The second approach to improving code quality is to do static analysis of your application. Most static-analysis tools can check your code for MISRA C/C++, but the better tools go beyond that. For example, the C-STAT static-analysis tool in IAR Embedded Workbench adds a few hundred other rules that are pulled from a variety of other sources, like the Common Weakness Enumeration (CWE) from Mitre.
The CWE is a list of some of the most common sources of defects in application code compiled by exhaustive research from the folks at Mitre. For instance, they recommend against doing comparisons of floats with == or != operators or using a divisor without having a check for non-zero. More sophisticated static-analysis tools like C-STAT can also find paths through the code where you’re dereferencing a NULL pointer—and show you the path through the code that makes that pointer be NULL when the dereference occurs. They can do the same thing for uninitialized variables, too.
In addition, the CWE guards against misusing a pointer by directly accessing a member of a struct by using an offset from the struct. If you change the struct, it can easily cause a litany of bugs in your code, all of which will delay your project’s release. These are just a small sample of the defects that static analysis can help you find. Removing these issues improves your code quality, and thus reduces the amount of required debugging.

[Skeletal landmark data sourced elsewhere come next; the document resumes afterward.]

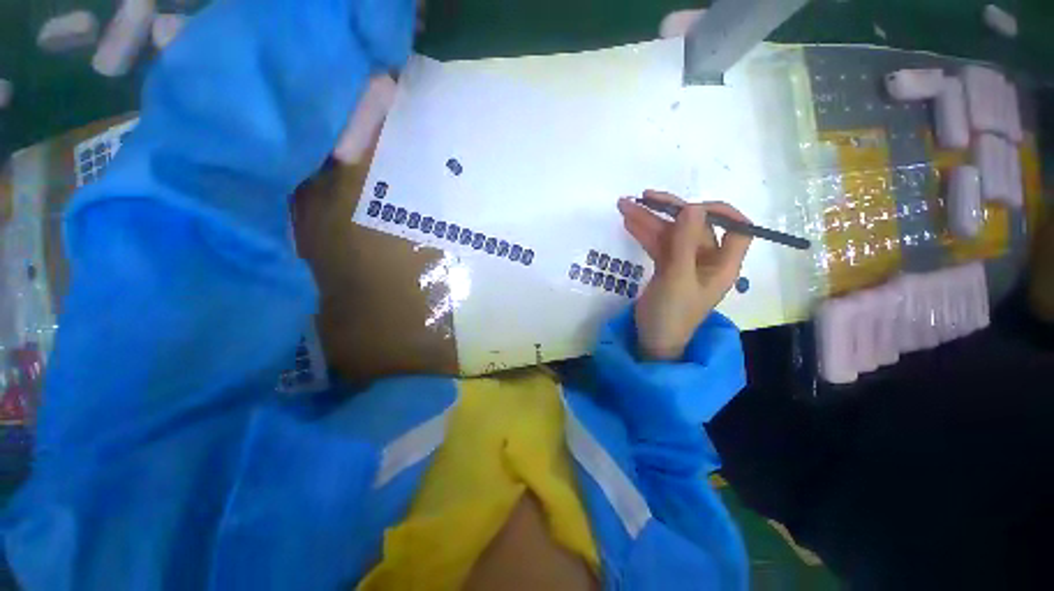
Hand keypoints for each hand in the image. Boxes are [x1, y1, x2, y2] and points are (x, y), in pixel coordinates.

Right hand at [618, 191, 752, 360]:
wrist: (653, 340)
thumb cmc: (672, 314)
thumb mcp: (678, 278)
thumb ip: (685, 243)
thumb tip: (692, 207)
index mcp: (722, 263)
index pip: (737, 229)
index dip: (720, 212)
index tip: (690, 207)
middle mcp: (707, 259)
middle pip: (693, 227)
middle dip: (667, 211)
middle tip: (642, 198)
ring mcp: (684, 263)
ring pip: (670, 234)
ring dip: (648, 220)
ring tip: (624, 206)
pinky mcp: (666, 268)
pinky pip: (657, 245)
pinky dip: (644, 234)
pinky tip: (629, 223)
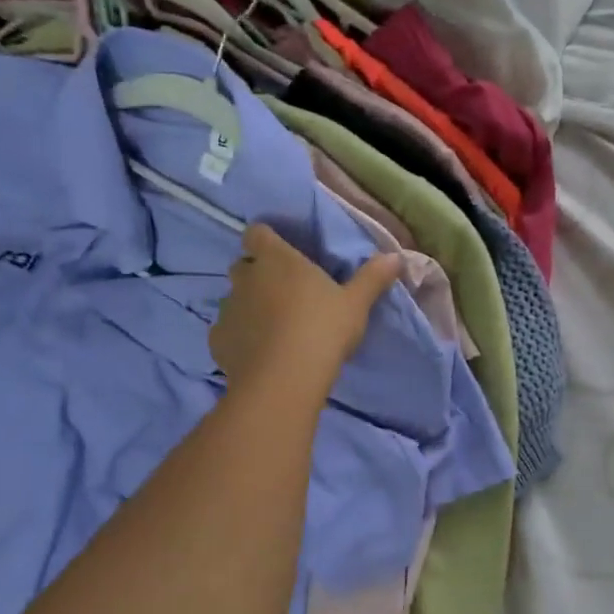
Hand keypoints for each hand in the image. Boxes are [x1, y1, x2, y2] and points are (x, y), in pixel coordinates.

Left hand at [211, 224, 400, 399]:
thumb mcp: (356, 304)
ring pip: (233, 299)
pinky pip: (226, 331)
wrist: (284, 380)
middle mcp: (247, 278)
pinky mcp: (218, 340)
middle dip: (258, 275)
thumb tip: (395, 257)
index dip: (267, 240)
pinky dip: (238, 337)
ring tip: (272, 329)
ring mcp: (227, 309)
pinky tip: (257, 353)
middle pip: (243, 266)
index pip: (257, 233)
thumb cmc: (323, 329)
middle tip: (284, 294)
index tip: (282, 254)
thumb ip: (372, 278)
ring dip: (248, 307)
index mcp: (277, 259)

So, what happened to the engineer I mentioned at the beginning of the article? I told him about my maxim of warnings-as-bugs and advised him to spend some time cleaning them up to improve his code quality. He said he would and thanked me for my help. About a week later, he ran into another issue and asked for help. He said he would send me a new code dump and then surprised me by stating that he had cleaned up all of the warnings! I was very pleasantly surprised until I received the new code dump and realized that he had chosen to suppress the warning diagnostics during the build. Some people never learn, but I like to think that we can all be taught new tricks.
If you want to spend less time at the end of your project debugging, then spend a little more time at the beginning of your project using coding standards and static analysis to help you improve your code quality. As Ben Franklin opined famously, “An ounce of prevention is worth a pound of cure.”
Shawn Prestridge is Senior Field Applications Engineer at IAR Systems.